Top of Given data

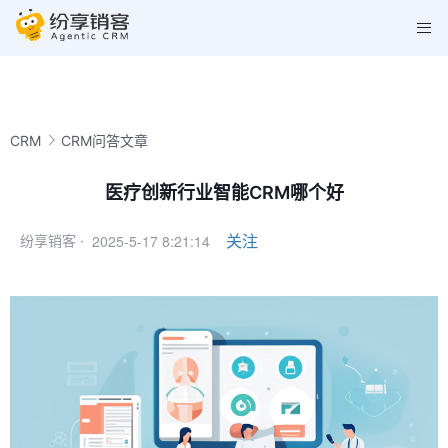
CRM
CRM问答文章
医疗创新行业智能CRM哪个好
2025-5-17 8:21:14
关注
纷享销客 ·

Bottom of Given data

• **Aim of the task**
Repeat every entry exactly. Do not include the pictures.

• **Response area**
CRM
CRM问答文章
医疗创新行业智能CRM哪个好
2025-5-17 8:21:14
关注
纷享销客 ·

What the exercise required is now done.